# Final Project: Hugging Face (Generating the Model)

This code uses : [https://huggingface.co/docs/datasets/en/quickstart#vision]

Important Note: In this code I will be showing how to train a model for image classification. In order to run and edit this code, you must first create a Hugging Face account and login while running this code. This way, the Finetuned model may be saved into your profile. 

If you chose to not generate your own model and simply test my plant_classification model, check the testing_model.ipynb notebook

In [1]:
### MAKE SURE YOU HAVE ALL OF THIS INSTALLED BEFORE RUNNING THE CODE ###

# Pip intalling necessary items
! pip install datasets
! pip install datasets[vision] #used to work with the Image features 

# I will be using Pytorch for this project, so I will install it here. But you can use Tensorflow if you prefer
! pip install torch
! pip install torchvision


# I will be using the Hugging Face Transformers library for this project
! pip install transformers[torch]
! pip install "accelerate>=0.26.0"
! pip install transformers
! pip install evaluate
! pip install Pillow

! pip install keras
! pip install tensorflow
! pip install astroNN
! pip install --upgrade tensorflow tensorflow-probability
! pip install tensorflow-probability\[tf\]
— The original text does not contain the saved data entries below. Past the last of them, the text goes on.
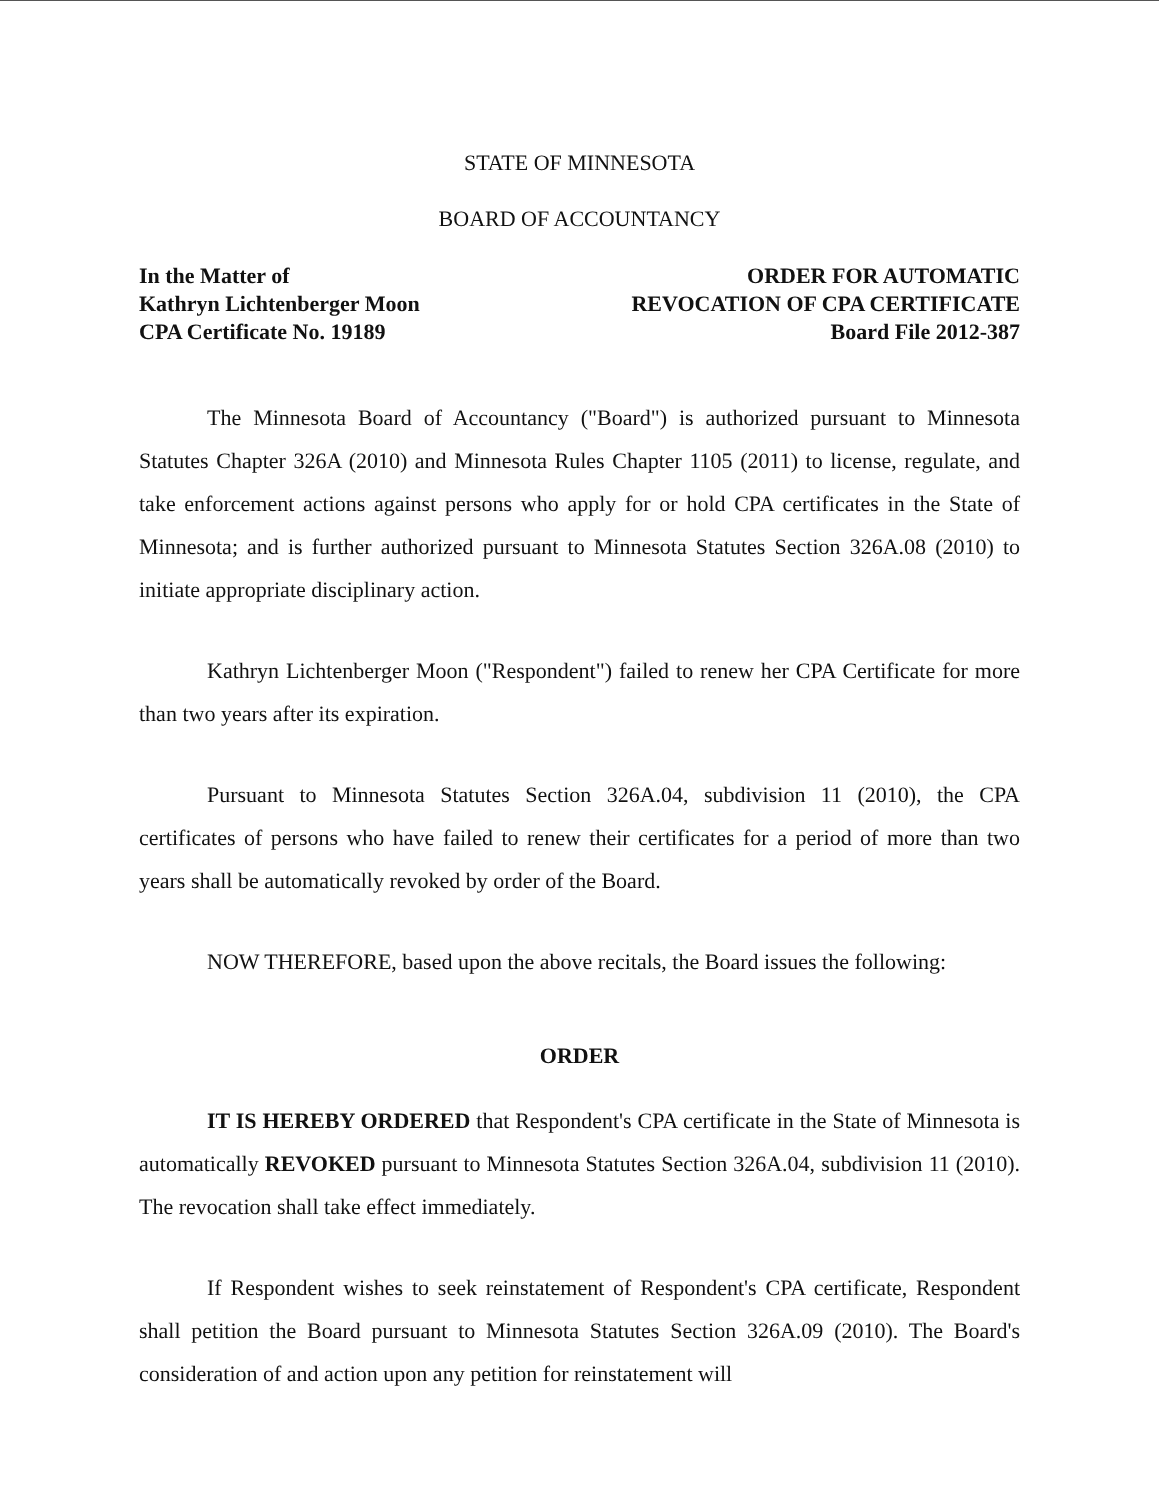STATE OF MINNESOTA
BOARD OF ACCOUNTANCY
In the Matter of
Kathryn Lichtenberger Moon
CPA Certificate No. 19189
ORDER FOR AUTOMATIC
REVOCATION OF CPA CERTIFICATE
Board File 2012-387
The Minnesota Board of Accountancy ("Board") is authorized pursuant to Minnesota Statutes Chapter 326A (2010) and Minnesota Rules Chapter 1105 (2011) to license, regulate, and take enforcement actions against persons who apply for or hold CPA certificates in the State of Minnesota; and is further authorized pursuant to Minnesota Statutes Section 326A.08 (2010) to initiate appropriate disciplinary action.
Kathryn Lichtenberger Moon ("Respondent") failed to renew her CPA Certificate for more than two years after its expiration.
Pursuant to Minnesota Statutes Section 326A.04, subdivision 11 (2010), the CPA certificates of persons who have failed to renew their certificates for a period of more than two years shall be automatically revoked by order of the Board.
NOW THEREFORE, based upon the above recitals, the Board issues the following:
ORDER
IT IS HEREBY ORDERED that Respondent's CPA certificate in the State of Minnesota is automatically REVOKED pursuant to Minnesota Statutes Section 326A.04, subdivision 11 (2010). The revocation shall take effect immediately.
If Respondent wishes to seek reinstatement of Respondent's CPA certificate, Respondent shall petition the Board pursuant to Minnesota Statutes Section 326A.09 (2010). The Board's consideration of and action upon any petition for reinstatement will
zsh:1: no matches found: datasets[vision]
zsh:1: no matches found: transformers[torch]


In [2]:
import numpy as np 
import evaluate
import torch
import torch.nn as nn
import matplotlib.pyplot as plt

from datasets import load_dataset, Image
from transformers import AutoImageProcessor
from torchvision.transforms import Compose, ColorJitter, ToTensor,  RandomResizedCrop, Normalize
from transformers import DefaultDataCollator
from torchvision import transforms as Trans
from torch.utils.data import DataLoader
from transformers import AutoModelForImageClassification, TrainingArguments, Trainer
from transformers import ViTFeatureExtractor, ViTForImageClassification, ViTImageProcessor, SwinForImageClassification
from transformers import pipeline
from PIL import Image
from evaluate import load




This is the dataset that we will be playing with: [https://huggingface.co/datasets/AI-Lab-Makerere/beans]

In [3]:
# loading the Beans dataset
# beans dataset is a public Hugging Face dataset 
# It contans images of plants and their health classification
dataset = load_dataset("beans") 

In [4]:
# In order to check the features of the training data, we can use the following
# This shows that there are three different classes in the datset: angular_leaf_spot, bean_rust, healthy 
dataset["train"].features

{'image_file_path': Value(dtype='string', id=None),
 'image': Image(mode=None, decode=True, id=None),
 'labels': ClassLabel(names=['angular_leaf_spot', 'bean_rust', 'healthy'], id=None)}

In [5]:
# save the label names in a variable 
labels = dataset['train'].features['labels'].names

In [6]:
# A feature extractor is needed to preprocess the image into a TENSOR
# I use the Swin Transformer for this project
checkpoint = "microsoft/swin-tiny-patch4-window7-224"
image_processor = AutoImageProcessor.from_pretrained(checkpoint)


In [None]:
# Define a transform pipeline for random cropping
random_crop_transform = Trans.Compose([
    Trans.RandomResizedCrop(size=(224, 224)),  # Random crop to 224x224
    Trans.RandomHorizontalFlip(),              # Optional: Add random flipping for augmentation
])

In [8]:
# This is the feature extractor that will be used to preprocess the images
# What this does is that it takes the image and preprocesses it into a tensor
# You must have your data in tensor form before passing it into the training model
def transforms(example_batch):
    # Take a list of PIL images and turn them to pixel values
    # inputs = image_processor([x for x in example_batch['image']], return_tensors='pt')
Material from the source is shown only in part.